On a screen near you...
There's a new way of making the most of your big screen - and paying Sky's fees! Phil Mellows reports.
Screenmedia, as it has become known, is already having a significant impact on high street venues. Avanti, the market leader, broadcasts both music video channels and silent entertainment to a bar's plasma screens and there is now plenty of evidence to suggest that it can both lift sales of advertised products and make people stay longer.
Until recently, though, it seemed that once again community pubs were being left out of a new way of boosting business.
Avanti has explicitly ruled out programming based around sport rather than music - and sport is the key to making the most of big screens across much of the tenanted and freetrade.
But the last few months have witnessed a breakthrough in the shape of Smartbox, which aims to bring relevant screenmedia to community pubs.
It has already been installed in around 500 outlets and the company aims to at least double that number in time for next summer's football World Cup. Smartbox is effectively a tailored TV channel for pubs that runs through a back-office PC Programmes are produced at the Smartbox headquarters in Sutton Coldfield and include sports and celebrity news and magazine-style content plus ad breaks.
Licensees can also promote events and make their own commercials for local businesses - keeping any ad revenue for themselves.
The Smartbox package includes plasma screens and the company insists that at least one screen be positioned behind the bar, a factor that is already proving to be a valuable sales tool. One licensee put bottles of Smirnoff either side of the screen and saw sales of the brand rise by 200 per cent!
Changing channels
Smartbox is a spin-off from big screen supplier Vision Leisure Services (VLS). The company was set up in 1997 to focus on tenanted pubs and the freetrade and was instrumental in converting the trade from three-lens CRT systems to higher- quality, single-digital lens projectors.
It was a controversial move at the time as the projectors require frequent maintenance in a pub environment. But, convinced of the advantages, VLS established a close relationship with licensees to get the message across.
"We set out to educate the licensed trade," explains Smartbox managing director Kate Venables. "If they looked after their big screen equipment like they did their beer lines, it could give them a competitive edge.
"Then we recognised that we had all those screens out there and they were just showing sport. Why couldn't they be used for entertainment as well? If a licensee was finding they can't afford Sky, there might be a solution, a way of subsidising their costs. Perhaps they could show advertising on the screens and take a share of the ad revenue. We had that idea in 2003, and it's now evolved to become Smartbox."
The firm is currently working on what it calls Smartbox 3, which will deliver programming to pubs via broadband, rather than a CD. It will make possible real-time broadcasting, giving pubs up-to-date news and opening up many more opportunities to make use of big screens.
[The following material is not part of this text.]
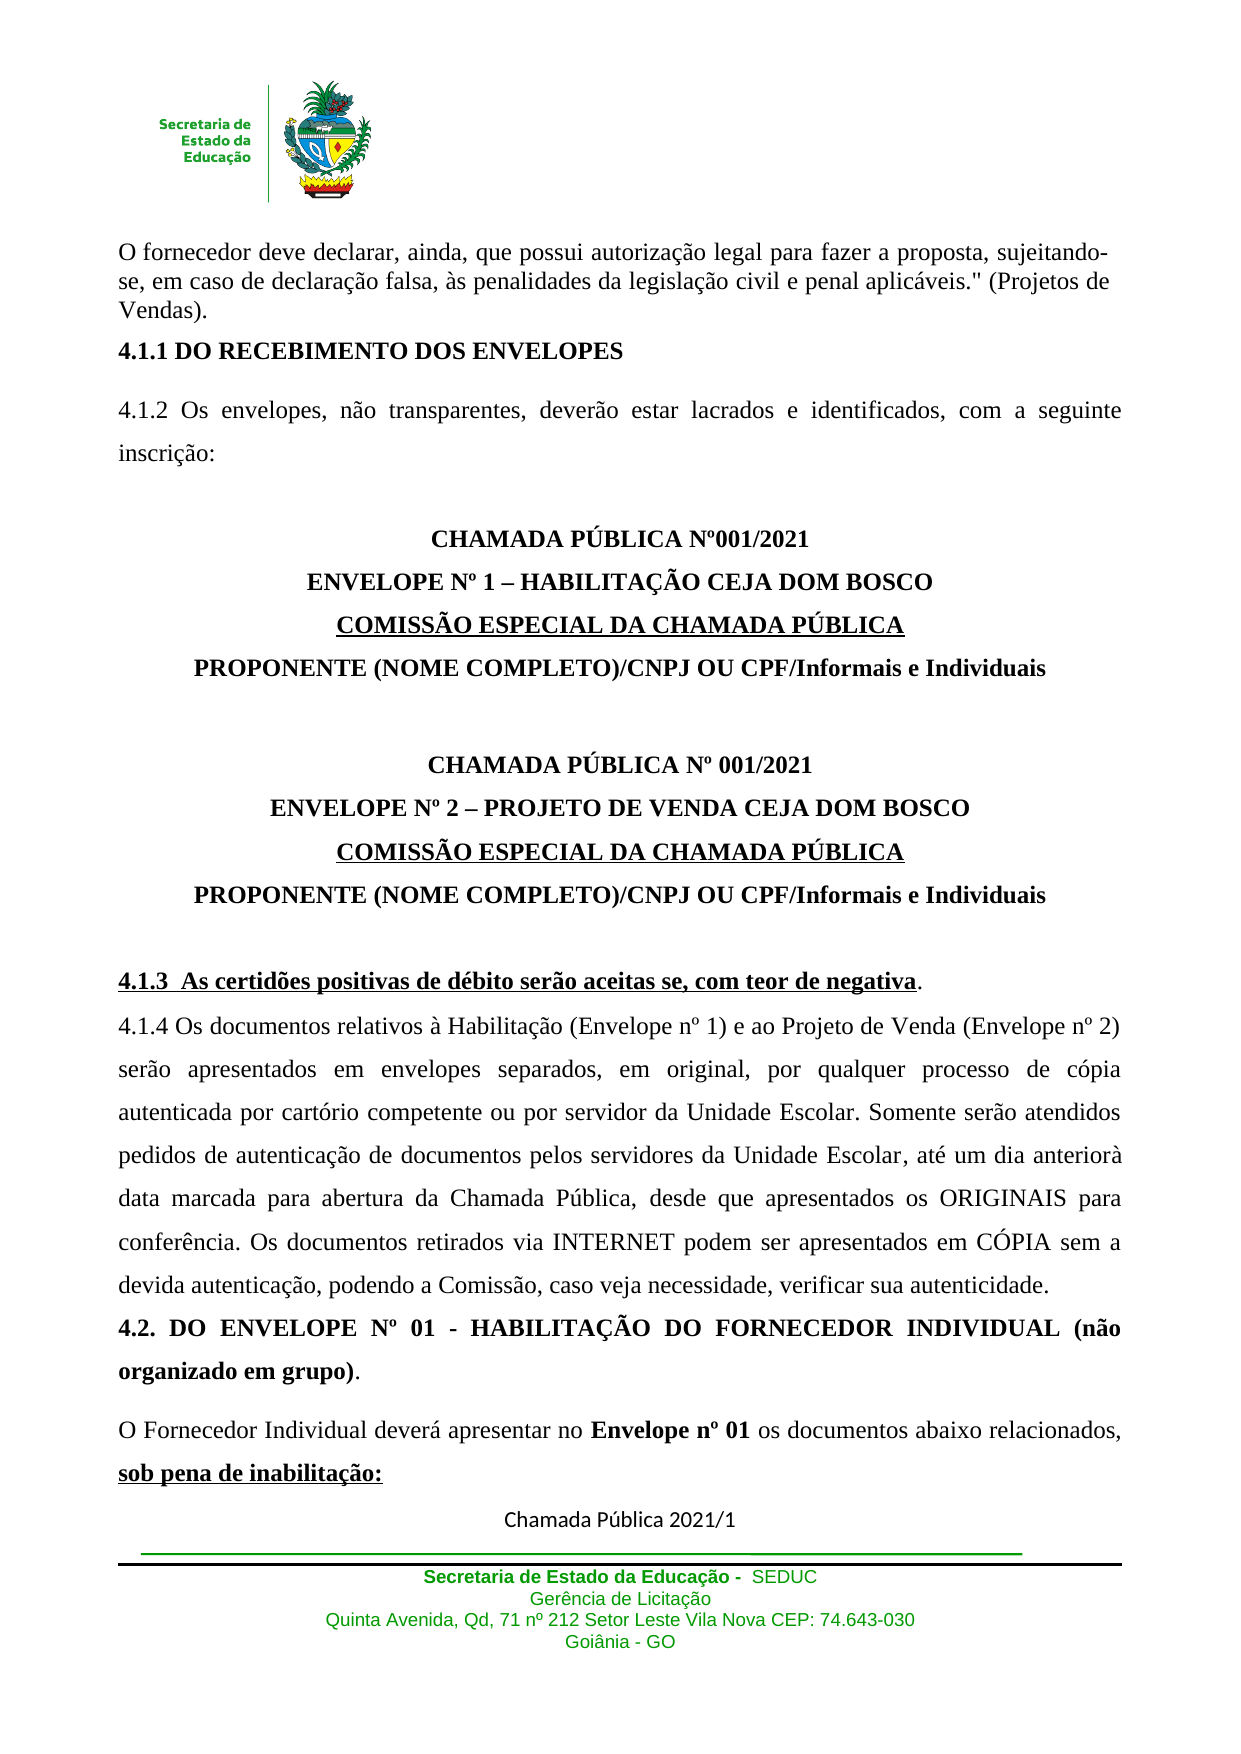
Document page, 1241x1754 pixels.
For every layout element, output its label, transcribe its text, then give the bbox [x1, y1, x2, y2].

Smartbox's marketing and creative director Larry Logan, the man responsible for programme content, (pictured with Kate Venables), sees Smartbox as being positioned at "the opposite end to radio" in terms of media. That means there is no sound - and all the effort goes into creating arresting images.
"People aren't going to watch a whole feature so we have short bursts of three or four minutes, then some ads, all short and sweet," he explains.
Precisely which kind of programmes a pub shows, the mix of sports and entertainment and of national, regional and local programming, depends on the kind of customers pubs have. As Kate points out, the Smartbox audience is "tremendously diverse, from 18 to 80", and the company works closely with the licensee to determine the audience profile.
"We are still very sports-led," she adds. "It's what the audience wants and complements the sport the pub is showing on screen. Most of our customers are community pubs, they have a football ethos and we encourage that."
The first hour of Smartbox programming, from 10am to 11am, is devoted to Publican's Eye, a programme targeting licensees and their staff which can be used as a medium for news and information to help them with their business.
Social responsibility is also an issue that Smartbox takes seriously, and the channel has linked up with anti-drink spiking products Spikeys and Drinks Detective to promote awareness of that particular problem.
Further down the line, Larry sees Smartbox 3 becoming more interactive, enabling licensees to run text-to-win competitions, for instance, or customers to respond directly to local business ads by texting from their mobile. "Our imaginations are the only limit to what we might do in future," he says.